Per favore, filtra l'elenco qui sotto e copia ogni riga che contiene la stringa "BoundingType".
• • • • •
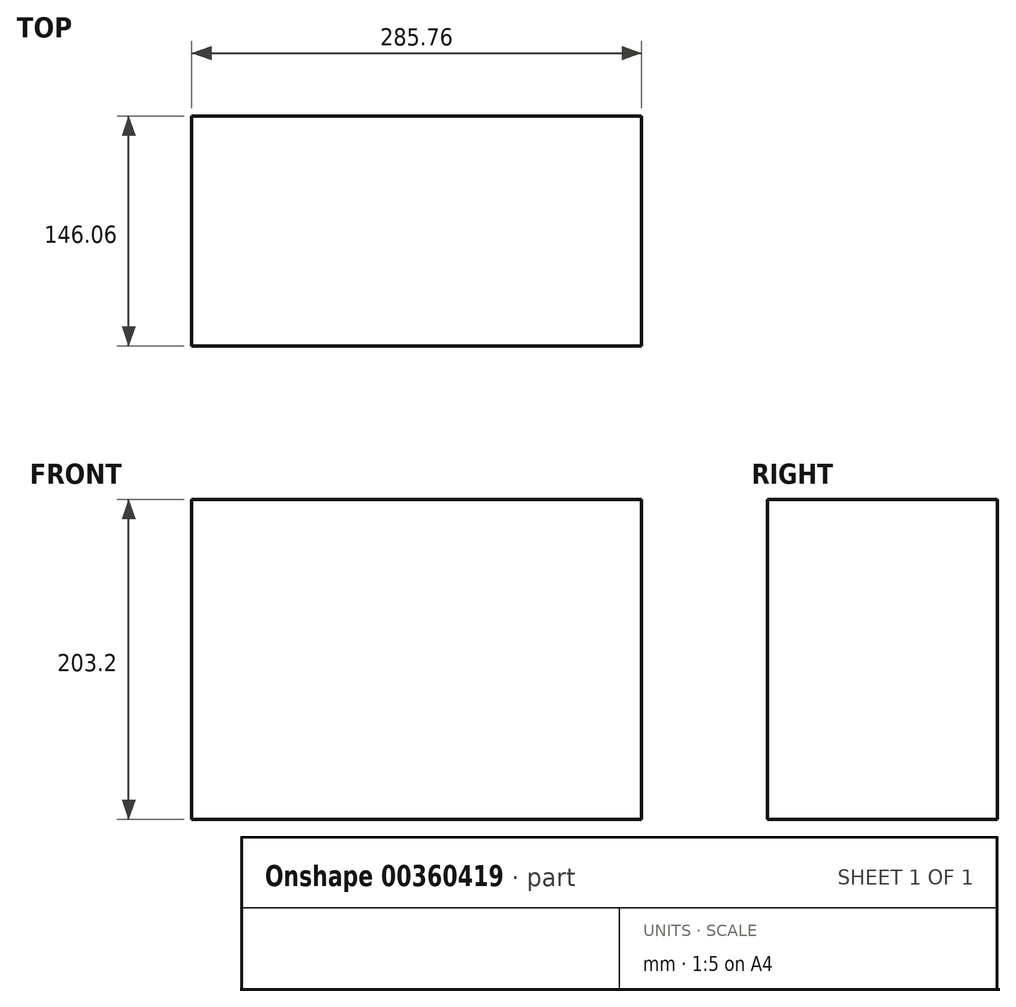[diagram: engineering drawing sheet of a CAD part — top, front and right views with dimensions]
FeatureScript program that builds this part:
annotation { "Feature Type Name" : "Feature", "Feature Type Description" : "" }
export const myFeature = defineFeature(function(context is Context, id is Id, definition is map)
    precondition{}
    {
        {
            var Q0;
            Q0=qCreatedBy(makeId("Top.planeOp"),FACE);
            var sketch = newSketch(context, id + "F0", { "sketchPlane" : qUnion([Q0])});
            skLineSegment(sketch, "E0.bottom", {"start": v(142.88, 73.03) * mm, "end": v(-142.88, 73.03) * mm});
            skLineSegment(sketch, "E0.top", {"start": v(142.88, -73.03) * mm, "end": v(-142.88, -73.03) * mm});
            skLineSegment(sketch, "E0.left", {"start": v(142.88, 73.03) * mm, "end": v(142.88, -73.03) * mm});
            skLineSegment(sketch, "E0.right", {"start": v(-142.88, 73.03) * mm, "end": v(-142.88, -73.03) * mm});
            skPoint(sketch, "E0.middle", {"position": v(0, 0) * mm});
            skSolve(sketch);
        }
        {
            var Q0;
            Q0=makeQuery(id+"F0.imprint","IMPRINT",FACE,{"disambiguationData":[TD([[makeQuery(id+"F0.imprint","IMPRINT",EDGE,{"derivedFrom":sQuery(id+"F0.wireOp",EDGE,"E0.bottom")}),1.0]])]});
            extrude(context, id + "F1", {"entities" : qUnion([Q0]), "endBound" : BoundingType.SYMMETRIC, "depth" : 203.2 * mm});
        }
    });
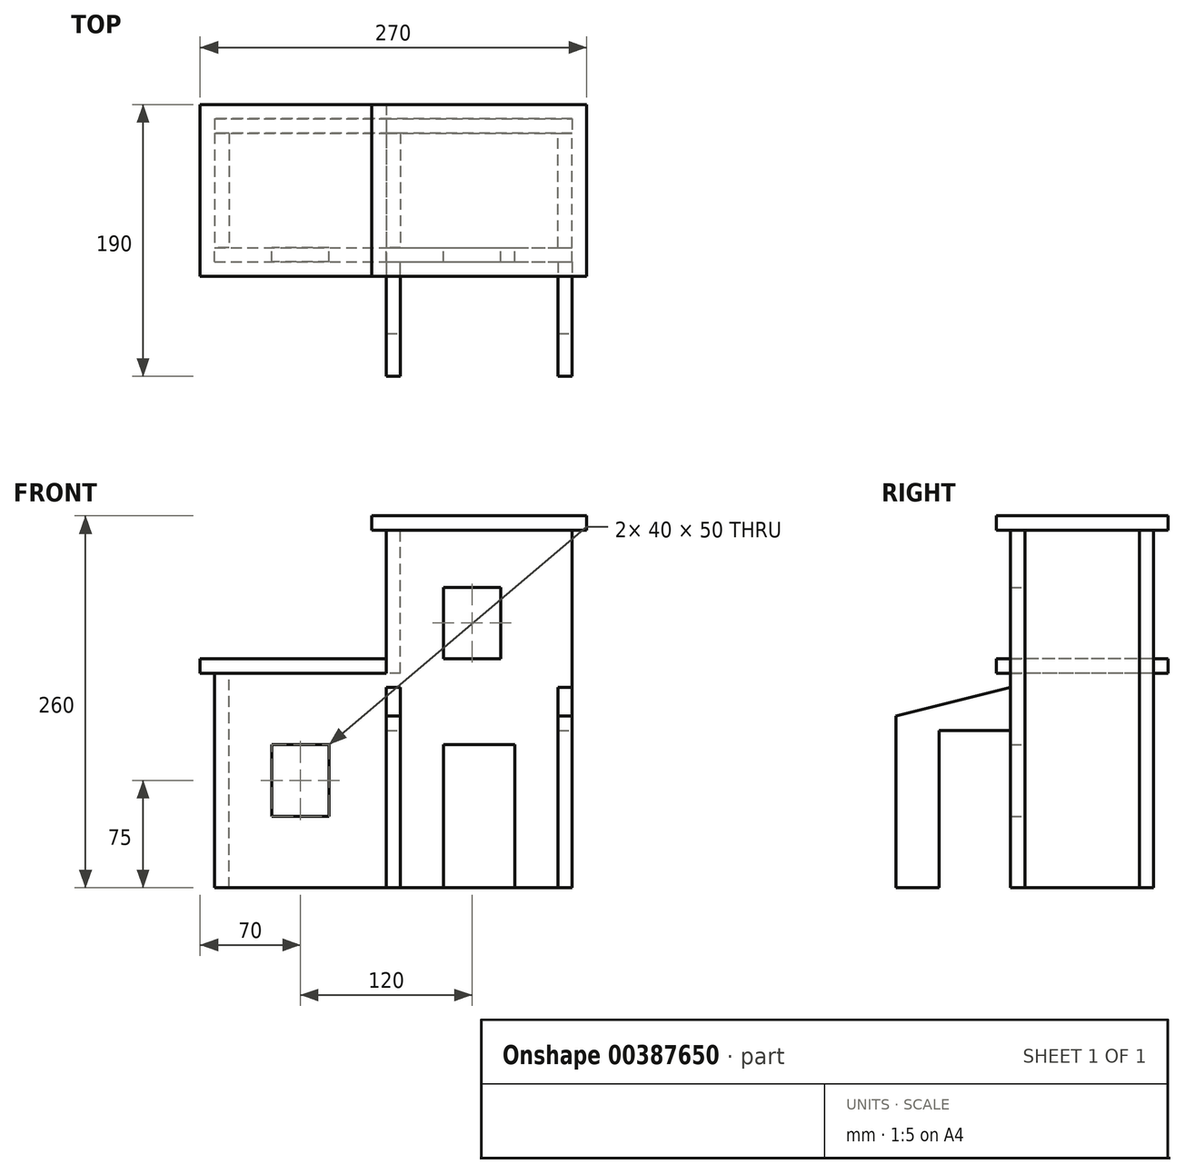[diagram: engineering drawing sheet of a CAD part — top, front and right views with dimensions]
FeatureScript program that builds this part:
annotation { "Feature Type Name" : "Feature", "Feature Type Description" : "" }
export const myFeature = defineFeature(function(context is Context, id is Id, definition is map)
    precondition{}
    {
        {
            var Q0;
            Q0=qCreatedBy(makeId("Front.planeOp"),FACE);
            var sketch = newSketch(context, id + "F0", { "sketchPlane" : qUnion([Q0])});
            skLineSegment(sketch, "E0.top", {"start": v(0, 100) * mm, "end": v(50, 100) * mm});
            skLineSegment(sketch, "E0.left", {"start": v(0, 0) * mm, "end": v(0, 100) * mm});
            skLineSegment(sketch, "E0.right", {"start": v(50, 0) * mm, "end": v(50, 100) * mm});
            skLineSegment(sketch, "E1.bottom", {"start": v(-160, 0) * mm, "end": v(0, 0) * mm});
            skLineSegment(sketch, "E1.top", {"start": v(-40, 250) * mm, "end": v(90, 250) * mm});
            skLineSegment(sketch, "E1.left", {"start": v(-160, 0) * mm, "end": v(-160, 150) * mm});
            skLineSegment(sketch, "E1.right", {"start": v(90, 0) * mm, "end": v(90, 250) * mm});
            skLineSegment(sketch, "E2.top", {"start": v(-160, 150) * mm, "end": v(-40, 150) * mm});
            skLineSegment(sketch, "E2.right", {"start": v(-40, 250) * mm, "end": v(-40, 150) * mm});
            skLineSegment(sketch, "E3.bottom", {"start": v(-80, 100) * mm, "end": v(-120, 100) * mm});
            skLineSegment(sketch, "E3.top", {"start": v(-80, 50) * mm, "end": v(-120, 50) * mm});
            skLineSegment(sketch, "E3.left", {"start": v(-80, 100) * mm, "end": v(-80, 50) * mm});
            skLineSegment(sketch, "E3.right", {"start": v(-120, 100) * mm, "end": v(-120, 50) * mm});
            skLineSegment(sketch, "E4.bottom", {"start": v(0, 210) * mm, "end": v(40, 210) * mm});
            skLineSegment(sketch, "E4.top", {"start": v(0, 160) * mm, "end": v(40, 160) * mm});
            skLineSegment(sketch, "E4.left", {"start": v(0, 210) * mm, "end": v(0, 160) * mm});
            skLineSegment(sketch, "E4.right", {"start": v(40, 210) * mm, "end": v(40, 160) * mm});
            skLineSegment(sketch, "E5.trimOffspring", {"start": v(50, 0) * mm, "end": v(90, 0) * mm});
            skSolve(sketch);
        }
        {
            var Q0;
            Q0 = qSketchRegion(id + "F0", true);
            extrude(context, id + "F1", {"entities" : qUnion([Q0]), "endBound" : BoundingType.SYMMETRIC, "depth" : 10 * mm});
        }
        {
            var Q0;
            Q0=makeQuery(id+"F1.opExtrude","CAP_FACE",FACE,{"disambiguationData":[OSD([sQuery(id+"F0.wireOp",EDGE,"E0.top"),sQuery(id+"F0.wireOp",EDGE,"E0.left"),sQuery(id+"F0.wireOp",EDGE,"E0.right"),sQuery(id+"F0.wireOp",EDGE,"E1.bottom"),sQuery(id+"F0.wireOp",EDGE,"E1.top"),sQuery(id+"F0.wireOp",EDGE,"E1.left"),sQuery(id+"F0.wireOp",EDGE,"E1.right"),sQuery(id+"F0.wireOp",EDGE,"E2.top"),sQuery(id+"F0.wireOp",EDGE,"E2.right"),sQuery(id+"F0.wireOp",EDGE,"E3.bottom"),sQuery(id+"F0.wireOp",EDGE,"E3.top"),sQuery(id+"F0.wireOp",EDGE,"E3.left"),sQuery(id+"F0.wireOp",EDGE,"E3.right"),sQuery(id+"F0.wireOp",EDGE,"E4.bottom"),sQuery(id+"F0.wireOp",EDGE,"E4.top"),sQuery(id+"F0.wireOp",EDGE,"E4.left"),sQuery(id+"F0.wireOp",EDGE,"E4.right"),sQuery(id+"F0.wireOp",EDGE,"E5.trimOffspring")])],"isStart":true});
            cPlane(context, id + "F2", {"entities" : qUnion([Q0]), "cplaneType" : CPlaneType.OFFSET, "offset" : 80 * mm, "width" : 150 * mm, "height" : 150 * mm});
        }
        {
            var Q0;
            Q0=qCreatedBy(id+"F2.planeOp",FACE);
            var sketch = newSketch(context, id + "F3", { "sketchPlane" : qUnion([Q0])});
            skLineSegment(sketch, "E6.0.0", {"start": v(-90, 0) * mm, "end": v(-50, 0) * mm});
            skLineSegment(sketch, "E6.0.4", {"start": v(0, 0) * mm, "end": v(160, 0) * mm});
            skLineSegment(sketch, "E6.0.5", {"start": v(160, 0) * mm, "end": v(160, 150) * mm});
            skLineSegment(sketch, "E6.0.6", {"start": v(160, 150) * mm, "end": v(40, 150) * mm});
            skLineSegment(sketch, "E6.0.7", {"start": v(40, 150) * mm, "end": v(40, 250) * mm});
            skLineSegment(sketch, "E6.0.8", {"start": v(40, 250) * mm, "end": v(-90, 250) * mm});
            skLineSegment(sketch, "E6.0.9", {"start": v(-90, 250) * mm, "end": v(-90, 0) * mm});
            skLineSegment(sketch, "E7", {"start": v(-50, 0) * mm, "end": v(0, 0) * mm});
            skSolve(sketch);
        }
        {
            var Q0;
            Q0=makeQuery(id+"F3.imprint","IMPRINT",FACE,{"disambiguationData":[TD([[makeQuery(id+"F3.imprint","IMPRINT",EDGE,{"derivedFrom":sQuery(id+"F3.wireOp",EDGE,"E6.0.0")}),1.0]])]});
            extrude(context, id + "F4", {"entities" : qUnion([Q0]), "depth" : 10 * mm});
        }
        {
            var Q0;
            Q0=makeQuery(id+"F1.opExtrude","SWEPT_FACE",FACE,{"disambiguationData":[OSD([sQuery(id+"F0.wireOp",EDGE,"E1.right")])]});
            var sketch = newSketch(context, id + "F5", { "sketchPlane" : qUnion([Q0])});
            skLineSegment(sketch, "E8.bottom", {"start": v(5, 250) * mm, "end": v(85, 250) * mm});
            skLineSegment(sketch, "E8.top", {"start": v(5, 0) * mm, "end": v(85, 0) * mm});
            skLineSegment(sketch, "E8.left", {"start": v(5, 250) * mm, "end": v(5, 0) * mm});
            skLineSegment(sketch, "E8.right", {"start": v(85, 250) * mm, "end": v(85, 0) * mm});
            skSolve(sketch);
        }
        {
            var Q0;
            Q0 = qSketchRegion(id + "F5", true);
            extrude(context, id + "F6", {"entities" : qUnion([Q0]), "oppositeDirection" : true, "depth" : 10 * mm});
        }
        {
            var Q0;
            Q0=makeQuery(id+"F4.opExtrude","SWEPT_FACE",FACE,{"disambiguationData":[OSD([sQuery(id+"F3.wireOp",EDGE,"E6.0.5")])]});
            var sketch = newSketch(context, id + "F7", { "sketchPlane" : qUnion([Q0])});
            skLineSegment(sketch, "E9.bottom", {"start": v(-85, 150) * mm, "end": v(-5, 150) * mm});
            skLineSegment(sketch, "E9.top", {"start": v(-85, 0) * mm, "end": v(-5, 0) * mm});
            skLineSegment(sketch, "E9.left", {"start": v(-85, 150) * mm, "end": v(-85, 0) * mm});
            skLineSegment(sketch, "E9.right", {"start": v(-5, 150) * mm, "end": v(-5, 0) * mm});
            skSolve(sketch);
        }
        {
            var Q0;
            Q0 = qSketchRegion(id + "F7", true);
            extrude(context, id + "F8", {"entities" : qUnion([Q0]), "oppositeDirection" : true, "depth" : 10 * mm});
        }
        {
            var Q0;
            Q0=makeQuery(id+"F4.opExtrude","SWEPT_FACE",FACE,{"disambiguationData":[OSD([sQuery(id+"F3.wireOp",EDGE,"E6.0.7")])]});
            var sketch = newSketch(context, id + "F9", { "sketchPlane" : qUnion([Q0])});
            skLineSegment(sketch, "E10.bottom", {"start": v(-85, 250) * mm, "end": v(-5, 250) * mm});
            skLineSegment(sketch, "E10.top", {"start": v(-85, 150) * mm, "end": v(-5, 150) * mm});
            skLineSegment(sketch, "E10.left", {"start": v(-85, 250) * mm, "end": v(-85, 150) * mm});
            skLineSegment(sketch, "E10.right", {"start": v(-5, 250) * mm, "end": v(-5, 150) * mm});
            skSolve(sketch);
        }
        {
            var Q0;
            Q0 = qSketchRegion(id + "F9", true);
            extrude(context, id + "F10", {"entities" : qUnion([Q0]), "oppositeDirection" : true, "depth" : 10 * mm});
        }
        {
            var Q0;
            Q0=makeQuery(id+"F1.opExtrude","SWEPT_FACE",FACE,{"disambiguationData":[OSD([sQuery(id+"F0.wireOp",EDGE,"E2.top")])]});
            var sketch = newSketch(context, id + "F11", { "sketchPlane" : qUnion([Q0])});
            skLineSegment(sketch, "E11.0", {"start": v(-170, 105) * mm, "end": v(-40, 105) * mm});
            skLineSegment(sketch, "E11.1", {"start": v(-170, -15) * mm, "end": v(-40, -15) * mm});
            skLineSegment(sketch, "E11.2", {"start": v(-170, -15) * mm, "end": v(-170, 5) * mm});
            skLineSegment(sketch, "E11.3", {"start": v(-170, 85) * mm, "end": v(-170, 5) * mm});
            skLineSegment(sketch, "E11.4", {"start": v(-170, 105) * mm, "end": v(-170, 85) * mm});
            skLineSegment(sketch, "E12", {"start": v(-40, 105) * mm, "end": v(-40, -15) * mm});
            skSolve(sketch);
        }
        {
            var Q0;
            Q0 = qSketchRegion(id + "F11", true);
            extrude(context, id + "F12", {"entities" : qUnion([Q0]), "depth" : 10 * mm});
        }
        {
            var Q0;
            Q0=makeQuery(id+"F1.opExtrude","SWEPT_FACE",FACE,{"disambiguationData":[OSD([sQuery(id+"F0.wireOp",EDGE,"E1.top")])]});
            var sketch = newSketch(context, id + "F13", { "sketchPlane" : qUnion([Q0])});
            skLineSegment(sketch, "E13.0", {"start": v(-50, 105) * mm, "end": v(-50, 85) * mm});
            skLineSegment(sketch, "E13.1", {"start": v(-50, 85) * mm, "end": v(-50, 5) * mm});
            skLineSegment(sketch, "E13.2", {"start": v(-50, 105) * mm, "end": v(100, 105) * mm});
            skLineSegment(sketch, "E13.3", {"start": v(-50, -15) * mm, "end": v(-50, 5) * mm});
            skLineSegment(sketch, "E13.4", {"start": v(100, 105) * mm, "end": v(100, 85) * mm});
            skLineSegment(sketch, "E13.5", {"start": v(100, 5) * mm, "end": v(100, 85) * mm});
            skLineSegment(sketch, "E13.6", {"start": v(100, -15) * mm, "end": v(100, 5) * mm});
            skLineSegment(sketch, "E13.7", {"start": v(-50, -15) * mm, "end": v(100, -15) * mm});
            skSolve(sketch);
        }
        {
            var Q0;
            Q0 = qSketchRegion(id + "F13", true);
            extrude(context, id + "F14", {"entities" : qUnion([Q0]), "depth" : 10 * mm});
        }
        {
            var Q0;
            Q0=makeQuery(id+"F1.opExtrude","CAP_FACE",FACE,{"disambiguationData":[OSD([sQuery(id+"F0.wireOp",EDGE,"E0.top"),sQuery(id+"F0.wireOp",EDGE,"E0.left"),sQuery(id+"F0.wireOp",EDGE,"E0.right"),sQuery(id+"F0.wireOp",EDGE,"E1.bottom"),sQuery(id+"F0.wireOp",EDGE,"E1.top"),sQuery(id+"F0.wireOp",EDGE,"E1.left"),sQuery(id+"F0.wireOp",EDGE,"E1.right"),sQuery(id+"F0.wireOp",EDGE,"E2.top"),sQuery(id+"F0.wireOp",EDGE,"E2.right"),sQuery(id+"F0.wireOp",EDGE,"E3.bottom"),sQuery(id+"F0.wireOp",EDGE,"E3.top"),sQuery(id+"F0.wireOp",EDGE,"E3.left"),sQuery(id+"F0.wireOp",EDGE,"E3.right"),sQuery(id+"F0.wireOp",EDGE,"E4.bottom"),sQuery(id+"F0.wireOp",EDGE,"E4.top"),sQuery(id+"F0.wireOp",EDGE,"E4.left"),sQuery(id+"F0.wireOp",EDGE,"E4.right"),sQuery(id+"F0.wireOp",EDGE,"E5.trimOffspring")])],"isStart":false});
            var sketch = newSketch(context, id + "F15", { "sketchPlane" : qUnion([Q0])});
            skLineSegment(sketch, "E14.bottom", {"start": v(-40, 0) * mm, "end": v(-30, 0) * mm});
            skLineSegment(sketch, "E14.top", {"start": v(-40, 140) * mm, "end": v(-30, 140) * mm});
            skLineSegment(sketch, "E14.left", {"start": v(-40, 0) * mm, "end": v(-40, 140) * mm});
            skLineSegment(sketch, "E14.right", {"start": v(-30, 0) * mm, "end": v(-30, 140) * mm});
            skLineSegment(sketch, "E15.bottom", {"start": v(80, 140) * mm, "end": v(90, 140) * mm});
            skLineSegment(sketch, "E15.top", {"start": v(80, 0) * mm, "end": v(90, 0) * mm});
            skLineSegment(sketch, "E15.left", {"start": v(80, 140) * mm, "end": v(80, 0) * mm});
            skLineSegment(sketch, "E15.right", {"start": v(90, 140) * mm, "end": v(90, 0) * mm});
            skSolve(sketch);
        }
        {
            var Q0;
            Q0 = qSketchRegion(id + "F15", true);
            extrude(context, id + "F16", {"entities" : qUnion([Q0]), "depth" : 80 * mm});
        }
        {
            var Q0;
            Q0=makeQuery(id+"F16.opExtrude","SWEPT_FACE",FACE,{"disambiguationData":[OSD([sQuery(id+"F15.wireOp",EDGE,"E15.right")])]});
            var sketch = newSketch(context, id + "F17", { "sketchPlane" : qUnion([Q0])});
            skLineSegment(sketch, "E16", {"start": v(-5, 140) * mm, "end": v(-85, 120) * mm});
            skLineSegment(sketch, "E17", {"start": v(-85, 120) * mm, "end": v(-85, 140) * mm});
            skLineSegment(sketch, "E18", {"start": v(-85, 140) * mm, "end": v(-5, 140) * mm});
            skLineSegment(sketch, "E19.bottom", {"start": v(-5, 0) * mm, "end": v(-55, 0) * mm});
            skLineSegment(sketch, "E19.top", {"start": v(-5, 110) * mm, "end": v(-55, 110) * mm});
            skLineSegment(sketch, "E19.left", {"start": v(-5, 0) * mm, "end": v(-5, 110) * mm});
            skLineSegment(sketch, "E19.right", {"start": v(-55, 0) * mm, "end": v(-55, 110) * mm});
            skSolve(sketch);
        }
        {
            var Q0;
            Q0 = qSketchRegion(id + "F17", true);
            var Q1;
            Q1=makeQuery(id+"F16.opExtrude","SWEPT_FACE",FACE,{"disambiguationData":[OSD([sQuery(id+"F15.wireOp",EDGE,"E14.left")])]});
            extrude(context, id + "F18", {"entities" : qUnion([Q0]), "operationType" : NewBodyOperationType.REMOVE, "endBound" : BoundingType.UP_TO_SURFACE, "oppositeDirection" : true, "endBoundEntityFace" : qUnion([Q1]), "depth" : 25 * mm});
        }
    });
• • • • •
--- SOLUZIONE DELL'ESERCIZIO ---
            extrude(context, id + "F1", {"entities" : qUnion([Q0]), "endBound" : BoundingType.SYMMETRIC, "depth" : 203.2 * mm});
            extrude(context, id + "F1", {"entities" : qUnion([Q0]), "endBound" : BoundingType.SYMMETRIC, "depth" : 10 * mm});
            extrude(context, id + "F18", {"entities" : qUnion([Q0]), "operationType" : NewBodyOperationType.REMOVE, "endBound" : BoundingType.UP_TO_SURFACE, "oppositeDirection" : true, "endBoundEntityFace" : qUnion([Q1]), "depth" : 25 * mm});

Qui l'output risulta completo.